__What is needed__: Which lines in the records below contain the word "that"? Copy each one.

::::::::::

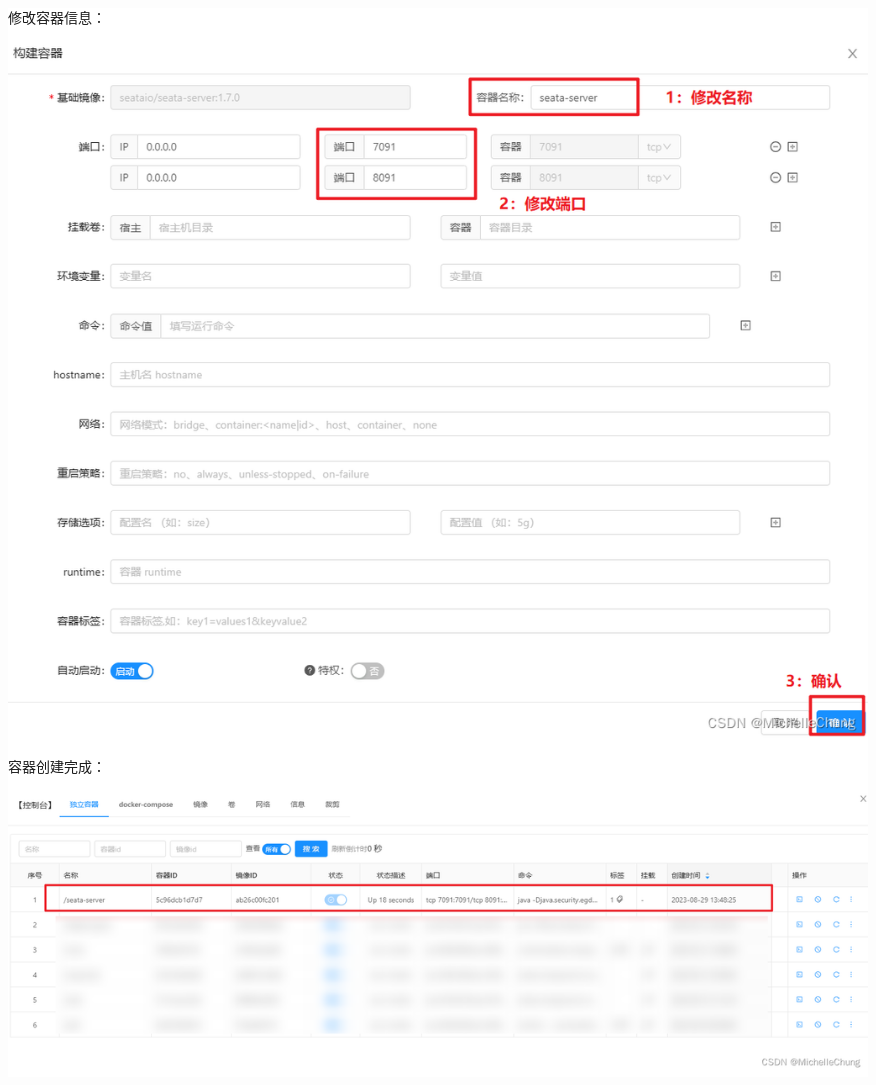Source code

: 修改容器信息：

![在这里插入图片描述](images/00_SeataServerDeploy/f785c571476340568cfee59ce261a653.png)

容器创建完成：

![在这里插入图片描述](images/00_SeataServerDeploy/b598047d487f46feac2b3a32aa922d36.png)
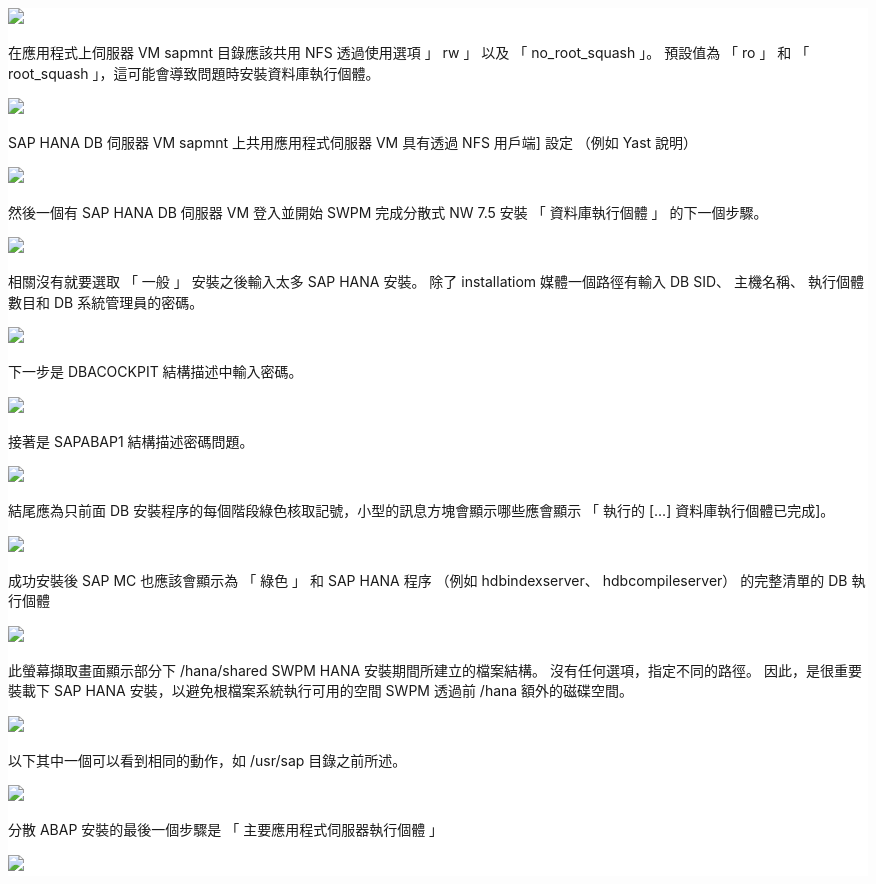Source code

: 
![](./media/virtual-machines-linux-sap-hana-get-started/image017b.jpg)

在應用程式上伺服器 VM sapmnt 目錄應該共用 NFS 透過使用選項 」 rw 」 以及 「 no_root_squash 」。 預設值為 「 ro 」 和 「 root_squash 」，這可能會導致問題時安裝資料庫執行個體。


![](./media/virtual-machines-linux-sap-hana-get-started/image018b.jpg)

SAP HANA DB 伺服器 VM sapmnt 上共用應用程式伺服器 VM 具有透過 NFS 用戶端] 設定 （例如 Yast 說明）


![](./media/virtual-machines-linux-sap-hana-get-started/image019.jpg)

然後一個有 SAP HANA DB 伺服器 VM 登入並開始 SWPM 完成分散式 NW 7.5 安裝 「 資料庫執行個體 」 的下一個步驟。


![](./media/virtual-machines-linux-sap-hana-get-started/image035b.jpg)

相關沒有就要選取 「 一般 」 安裝之後輸入太多 SAP HANA 安裝。 除了 installatiom 媒體一個路徑有輸入 DB SID、 主機名稱、 執行個體數目和 DB 系統管理員的密碼。

 
![](./media/virtual-machines-linux-sap-hana-get-started/image036b.jpg)

下一步是 DBACOCKPIT 結構描述中輸入密碼。



![](./media/virtual-machines-linux-sap-hana-get-started/image037b.jpg)

接著是 SAPABAP1 結構描述密碼問題。


![](./media/virtual-machines-linux-sap-hana-get-started/image023.jpg)

結尾應為只前面 DB 安裝程序的每個階段綠色核取記號，小型的訊息方塊會顯示哪些應會顯示 「 執行的 [...] 資料庫執行個體已完成]。

 
![](./media/virtual-machines-linux-sap-hana-get-started/image024.jpg)

成功安裝後 SAP MC 也應該會顯示為 「 綠色 」 和 SAP HANA 程序 （例如 hdbindexserver、 hdbcompileserver） 的完整清單的 DB 執行個體


![](./media/virtual-machines-linux-sap-hana-get-started/image025.jpg)

此螢幕擷取畫面顯示部分下 /hana/shared SWPM HANA 安裝期間所建立的檔案結構。 沒有任何選項，指定不同的路徑。 因此，是很重要裝載下 SAP HANA 安裝，以避免根檔案系統執行可用的空間 SWPM 透過前 /hana 額外的磁碟空間。


![](./media/virtual-machines-linux-sap-hana-get-started/image026.jpg)

以下其中一個可以看到相同的動作，如 /usr/sap 目錄之前所述。


![](./media/virtual-machines-linux-sap-hana-get-started/image027b.jpg)

分散 ABAP 安裝的最後一個步驟是 「 主要應用程式伺服器執行個體 」


![](./media/virtual-machines-linux-sap-hana-get-started/image028b.jpg)
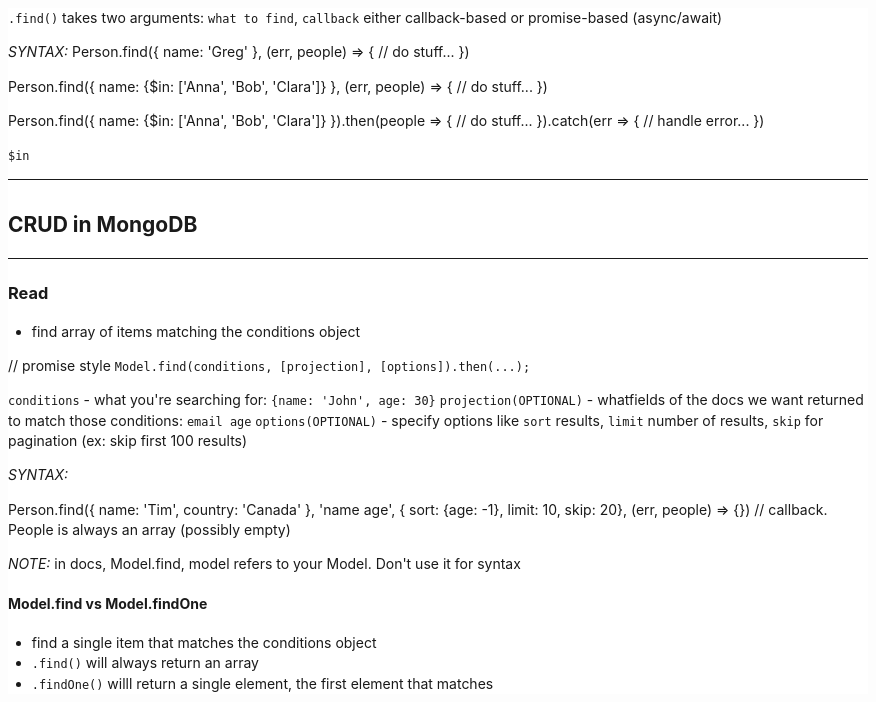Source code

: `.find()` takes two arguments: `what to find`, `callback`
either callback-based or promise-based (async/await)

*SYNTAX:*
  Person.find({
    name: 'Greg'
  }, (err, people) => {
    // do stuff...
  })

  Person.find({
    name: {$in: ['Anna', 'Bob', 'Clara']}
  }, (err, people) => {
    // do stuff...
  })

  Person.find({
    name: {$in: ['Anna', 'Bob', 'Clara']}
  }).then(people => {
    // do stuff...
  }).catch(err => {
    // handle error...
  })

`$in`

------------------
## CRUD in MongoDB
------------------
### Read
- find array of items matching the conditions object

// promise style
`Model.find(conditions, [projection], [options]).then(...);`

`conditions` - what you're searching for: `{name: 'John', age: 30}`
`projection(OPTIONAL)` - whatfields of the docs we want returned to match those conditions: `email age`
`options(OPTIONAL)` - specify options like `sort` results, `limit` number of results, `skip` for pagination (ex: skip first 100 results)

*SYNTAX:*

  Person.find({ name: 'Tim', country: 'Canada' },
  'name age',
  { sort: {age: -1}, limit: 10, skip: 20},
  (err, people) => {}) // callback.  People is always an array (possibly empty)

*NOTE:* in docs, Model.find, model refers to your Model.  Don't use it for syntax

#### Model.find vs Model.findOne
- find a single item that matches the conditions object
- `.find()` will always return an array
- `.findOne()` willl return a single element, the first element that matches
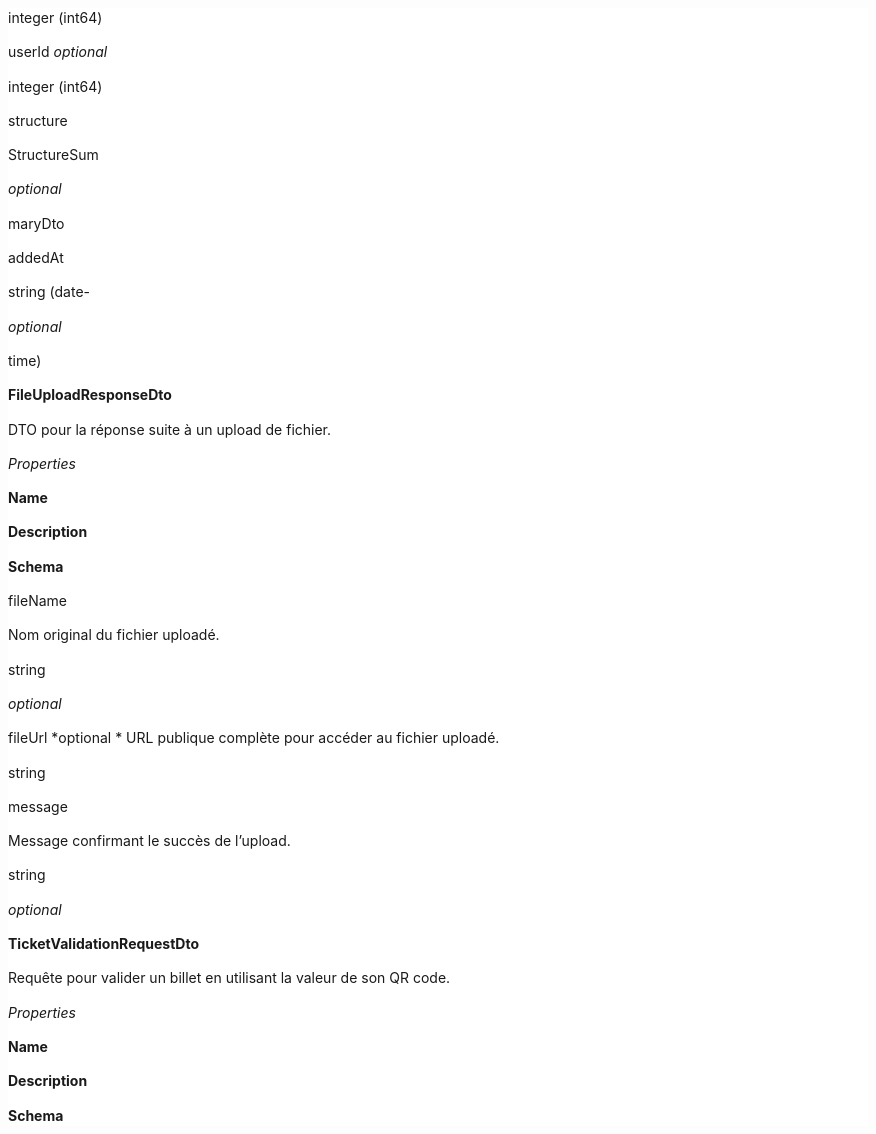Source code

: integer \(int64\)

userId *optional*

integer \(int64\)

structure

StructureSum

*optional*

maryDto

addedAt

string \(date-

*optional*

time\)

**FileUploadResponseDto**

DTO pour la réponse suite à un upload de fichier. 

*Properties*

**Name**

**Description**

**Schema**

fileName

Nom original du fichier uploadé. 

string

*optional*

fileUrl *optional * URL publique complète pour accéder au fichier uploadé. 

string

message

Message confirmant le succès de l’upload. 

string

*optional*

**TicketValidationRequestDto**

Requête pour valider un billet en utilisant la valeur de son QR code. 

*Properties*

**Name**

**Description**

**Schema**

::::::::::

__Expected answer__:
- find a single item that matches the conditions object
- `.findOne()` willl return a single element, the first element that matches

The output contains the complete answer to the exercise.